Dobbythesockelf · 03/06/2018 11:06

Surely it all depends on where you live, cost of housing, childcare etc. We survive on an income of around £1500 a month. We probably have around 300 left after bills and food. We save half of this and use the rest. I don't think my dd is miserable. We don't go out loads or get takeaways much but we go to to the beach, for walks etc she has toys to play with, she is well fed and clothed. £35k would feel like loads to us.

Donthugmeimscared · 03/06/2018 11:11

I think my problem is the contracts I'm stuck in until next year. Like my expensive phone that I took out not realising I would be single before it was up. So hopefully next year things will be easier. I also live in Surrey where everything seems expensive.

Dopplerineffect · 03/06/2018 11:12

17k with a child and maintenance paid from the NRP could quite easily be the aay take home as someone on 35k who pays into a pension. ie ( about 2k a month)

SharkSave · 03/06/2018 11:13

I'm guessing most of the posters have missed the OP's comment of £1600 each month going on nursery fees.

CantankerousCamel · 03/06/2018 11:14

£17k you get topped up to £22k ish with WTC don’t you?

museumum · 03/06/2018 11:21

Unless you have twins the key is not to have two in Nursery at once, or at least not till the older is 3 and gets hours.
Also if two parents, stagger hours or days to reduce Nursery.

Sprinklesinmyelbow · 03/06/2018 11:23

Well too late for that. I agree though, we waited on a far bigger salary than OPs.

BanginChoons · 03/06/2018 11:25

Ok OP I have just ran your figures through the entitled to calculator.

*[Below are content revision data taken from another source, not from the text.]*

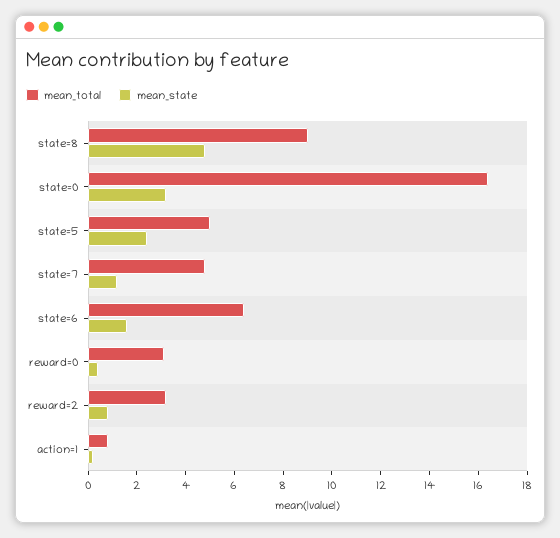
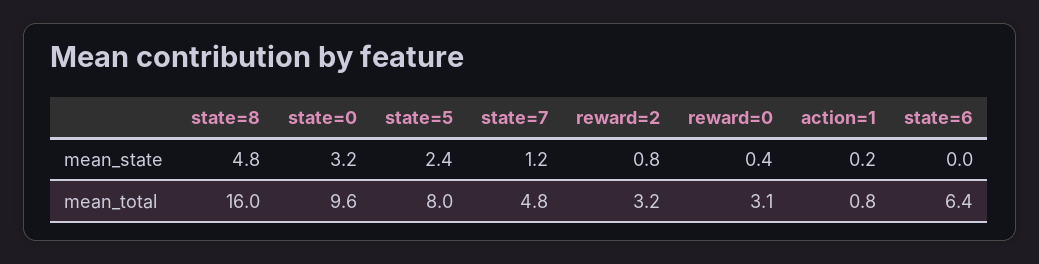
  {
    "mean_total": {
-     "state=8": 9,
+     "state=8": 16,
-     "state=0": 16.5,
+     "state=0": 9.6,
-     "state=5": 5,
+     "state=5": 8,
      "state=7": 4.8,
      "state=6": 6.4,
      "reward=0": 3.1,
      "reward=2": 3.2,
      "action=1": 0.8
    },
    "mean_state": {
      "state=8": 4.8,
      "state=0": 3.2,
      "state=5": 2.4,
      "state=7": 1.2,
-     "state=6": 1.5,
+     "state=6": 0,
      "reward=0": 0.4,
      "reward=2": 0.8,
      "action=1": 0.2
    }
  }

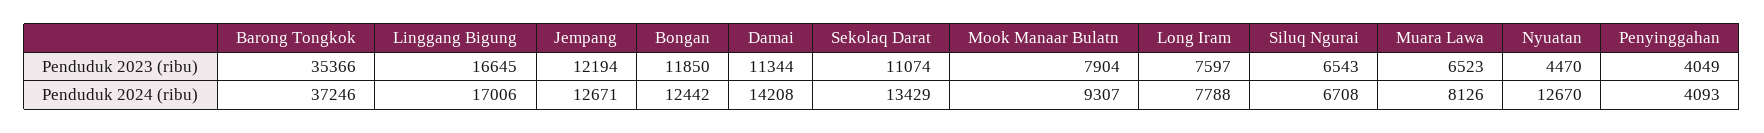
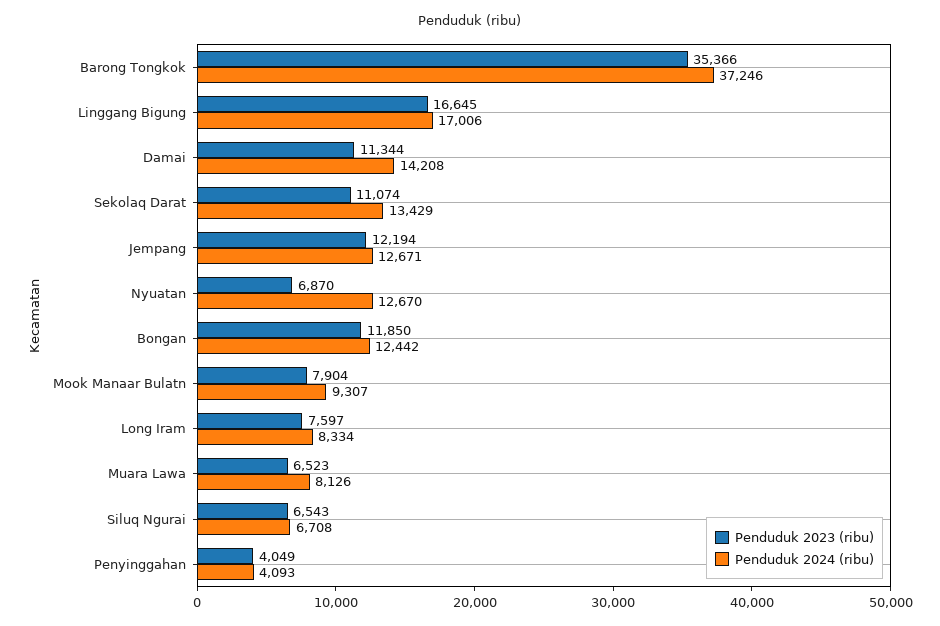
  {
    "Penduduk 2023 (ribu)": {
      "Barong Tongkok": 35366,
      "Linggang Bigung": 16645,
      "Jempang": 12194,
      "Bongan": 11850,
      "Damai": 11344,
      "Sekolaq Darat": 11074,
      "Mook Manaar Bulatn": 7904,
      "Long Iram": 7597,
      "Siluq Ngurai": 6543,
      "Muara Lawa": 6523,
-     "Nyuatan": 4470,
+     "Nyuatan": 6870,
      "Penyinggahan": 4049
    },
    "Penduduk 2024 (ribu)": {
      "Barong Tongkok": 37246,
      "Linggang Bigung": 17006,
      "Jempang": 12671,
      "Bongan": 12442,
      "Damai": 14208,
      "Sekolaq Darat": 13429,
      "Mook Manaar Bulatn": 9307,
-     "Long Iram": 7788,
+     "Long Iram": 8334,
      "Siluq Ngurai": 6708,
      "Muara Lawa": 8126,
      "Nyuatan": 12670,
      "Penyinggahan": 4093
    }
  }

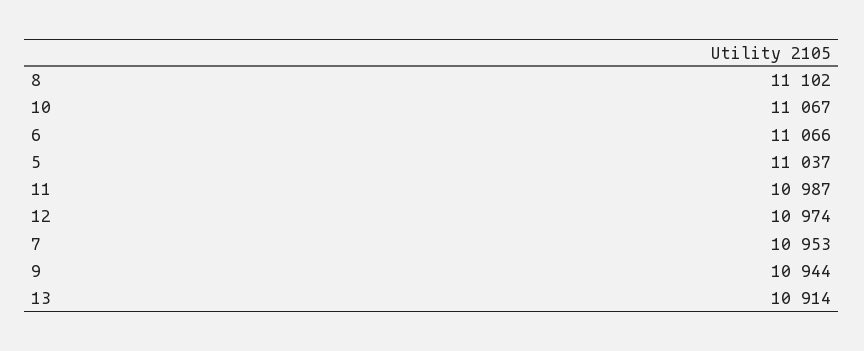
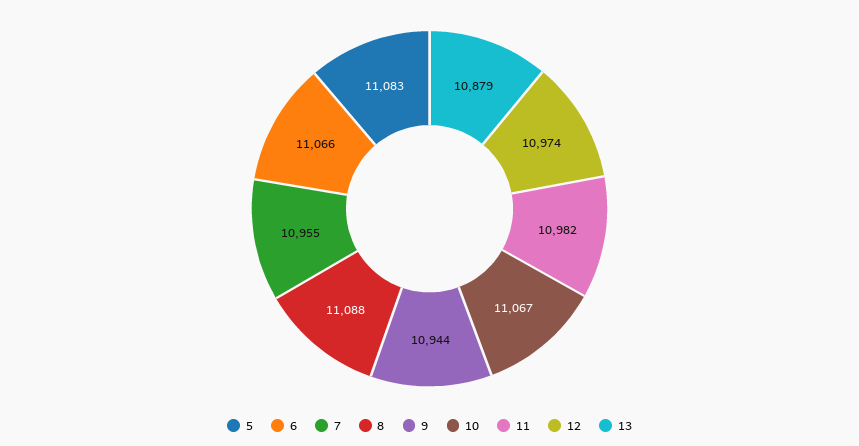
  {
-   "8": 11102,
+   "8": 11088,
    "10": 11067,
    "6": 11066,
-   "5": 11037,
+   "5": 11083,
-   "11": 10987,
+   "11": 10982,
    "12": 10974,
-   "7": 10953,
+   "7": 10955,
    "9": 10944,
-   "13": 10914
+   "13": 10879
  }

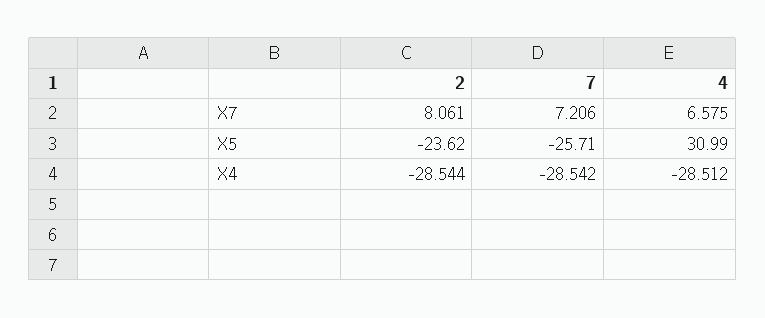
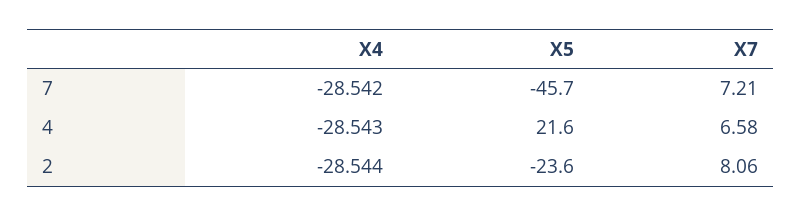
  {
    "2": {
      "X7": 8.061,
      "X5": -23.62,
      "X4": -28.544
    },
    "7": {
      "X7": 7.206,
-     "X5": -25.71,
+     "X5": -45.7,
      "X4": -28.542
    },
    "4": {
      "X7": 6.575,
-     "X5": 30.99,
+     "X5": 21.6,
-     "X4": -28.512
+     "X4": -28.543
    }
  }

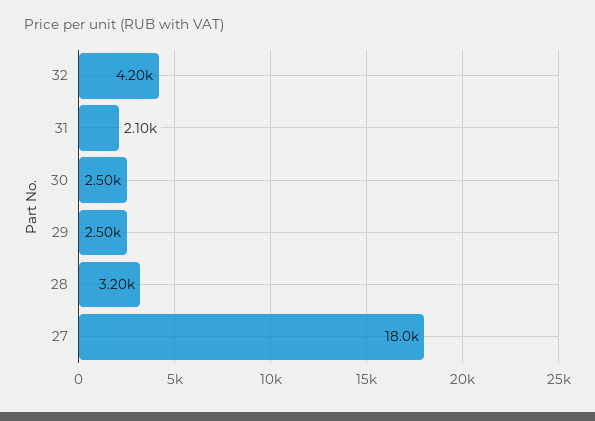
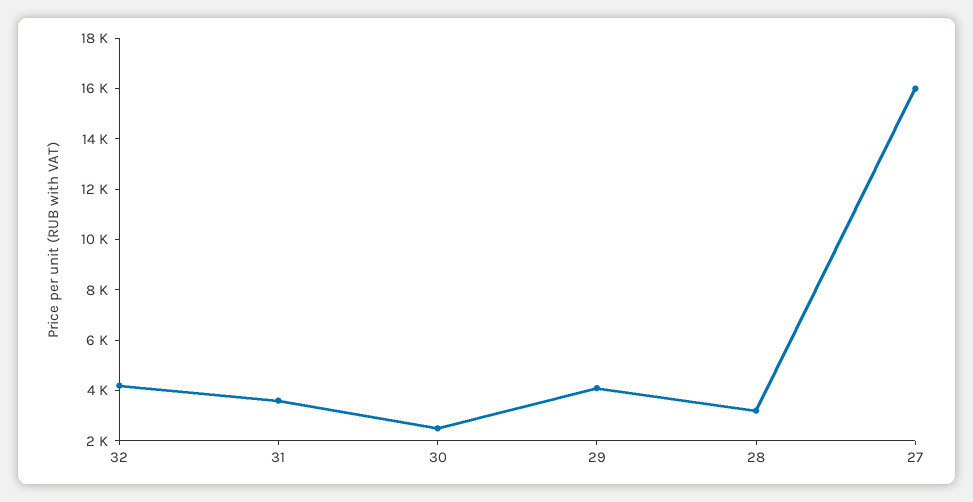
  {
    "32": 4200,
-   "31": 2100,
+   "31": 3500,
    "30": 2500,
-   "29": 2500,
+   "29": 4000,
    "28": 3200,
-   "27": 18000
+   "27": 16000
  }

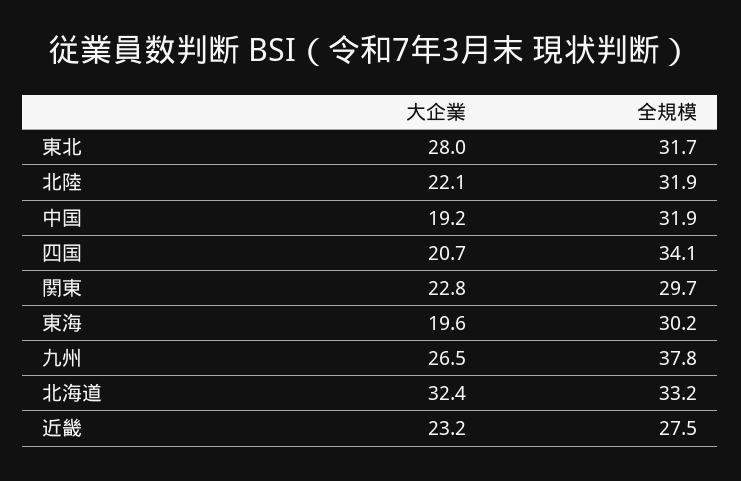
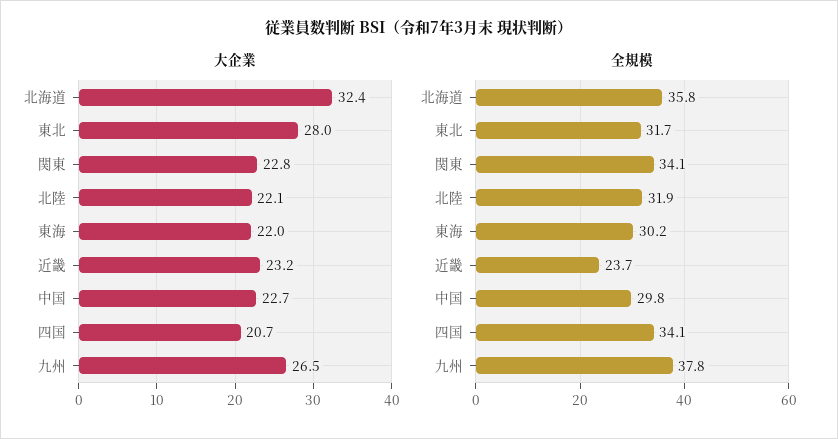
  {
    "大企業": {
      "東北": 28,
      "北陸": 22.1,
-     "中国": 19.2,
+     "中国": 22.7,
      "四国": 20.7,
      "関東": 22.8,
-     "東海": 19.6,
+     "東海": 22,
      "九州": 26.5,
      "北海道": 32.4,
      "近畿": 23.2
    },
    "全規模": {
      "東北": 31.7,
      "北陸": 31.9,
-     "中国": 31.9,
+     "中国": 29.8,
      "四国": 34.1,
-     "関東": 29.7,
+     "関東": 34.1,
      "東海": 30.2,
      "九州": 37.8,
-     "北海道": 33.2,
+     "北海道": 35.8,
-     "近畿": 27.5
+     "近畿": 23.7
    }
  }

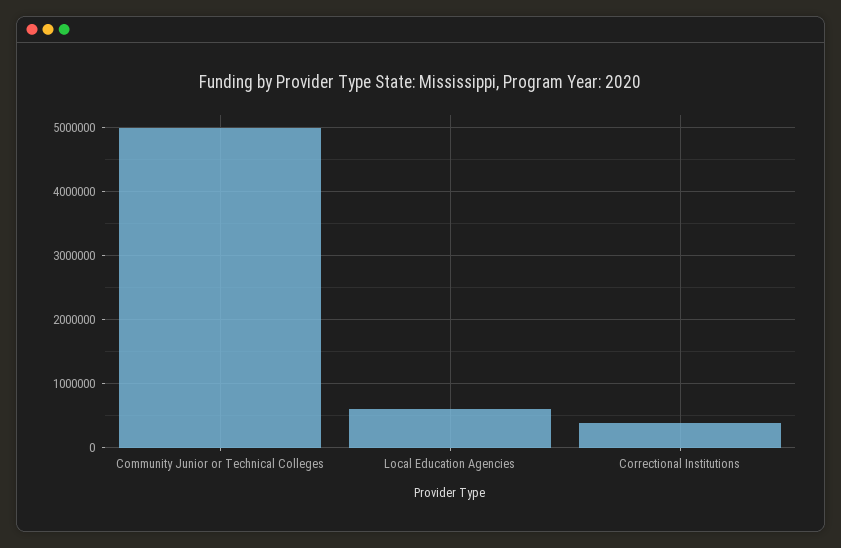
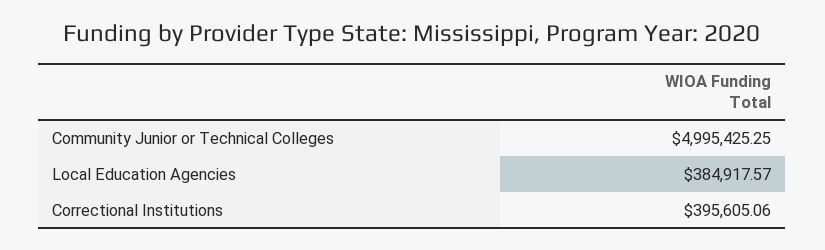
  {
    "Community Junior or Technical Colleges": 4995425.25,
-   "Local Education Agencies": 600000,
+   "Local Education Agencies": 384917.57,
    "Correctional Institutions": 395605.06
  }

To think bringing kids up on no money would be misersble
Dopplerineffect · 03/06/2018 11:26

I'm guessing most of the posters have missed the OP's comment of £1600 each month going on nursery fees.

Yes that’s the major cost that and housing.
Once her kids in school it will get easier but it can be a tough few years.

People who have family help for care and no housing costs are able to donit as they don’t have these two major salary blows.

I will only have one child due to this reason as the childcare is just too much.